È il Dna dimenticato dell’Europa, nata con la Ceca, la prima comunità, edificata, come una chiesa sconsacrata, sul carbone e sull’acciaio. Ecco l’editoriale del direttore

PESCARA. Marcinelle. Marcinelle nelle viscere dell’Europa. Marcinelle non è solo un luogo. Non è solo un paese. Non è soltanto il nome di una miniera. Marcinelle è come Auschwitz, come Hiroshima, come Cernobyl. Come Srebenitza. Marcinelle è una catastrofe battesimale. È il titolo di un capitolo di storia contemporanea. È il certificato anagrafico di un intero continente, è la più importante strage sul lavoro mai avvenuta – dopo il 1945 – sul territorio europeo: è il vocabolo di una lingua internazionale che tiene insieme annodati come in un sigillo, il filo dell’identità, il prezzo del sacrificio, il racconto dei diritti negati. Marcinelle è vite, dolore, fatica, corpi e fiamme, viscere, sottosuolo. Marcinelle, il rosso e il grigio, sangue e carbone.
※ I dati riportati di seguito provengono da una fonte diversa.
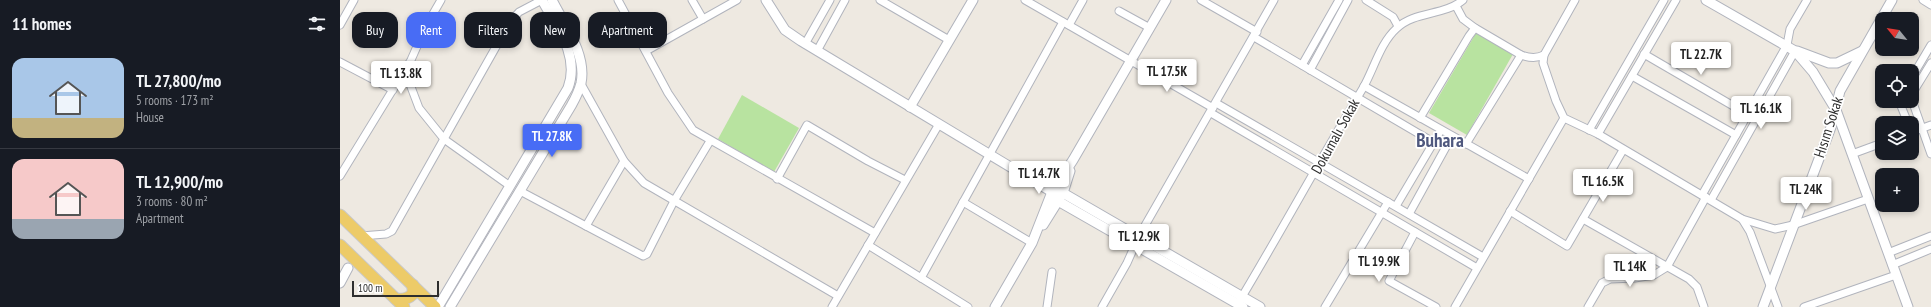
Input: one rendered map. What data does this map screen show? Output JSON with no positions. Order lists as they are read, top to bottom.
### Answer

Marcinelle sono 262 vittime, 136 italiane. È il Dna dimenticato dell’Europa, nata con la Ceca, la prima comunità, edificata, come una chiesa sconsacrata, sul carbone e sull’acciaio. Marcinelle è un foglio di carta rosa affisso in cento paesi d’Italia, in cui venivano spiegate al mondo le condizioni di un baratto brutale, negoziato a Bruxelles con il nostro governo: se volete il carbone per scaldarvi, ci servono le mani per scavarlo. Noi mettiamo la miniera, voi i minatori. Noi la terra, voi – italiani – le anime. carne ossa e sangue in cambio di minerale, il patto fondativo spietato di un continente che rinasce dopo la guerra. Marcinelle è morire nel fondo del pozzo uno, bruciato vivo, per dare una speranza ai tuoi figli, per garantire un futuro al tuo paese. Marcinelle quest’anno sono sessant’anni, oggi sono sessant’anni. Marcinelle è una memoria ancora viva: non finirà mai di ricordarci che non si può mai scambiare il lavoro con la vita.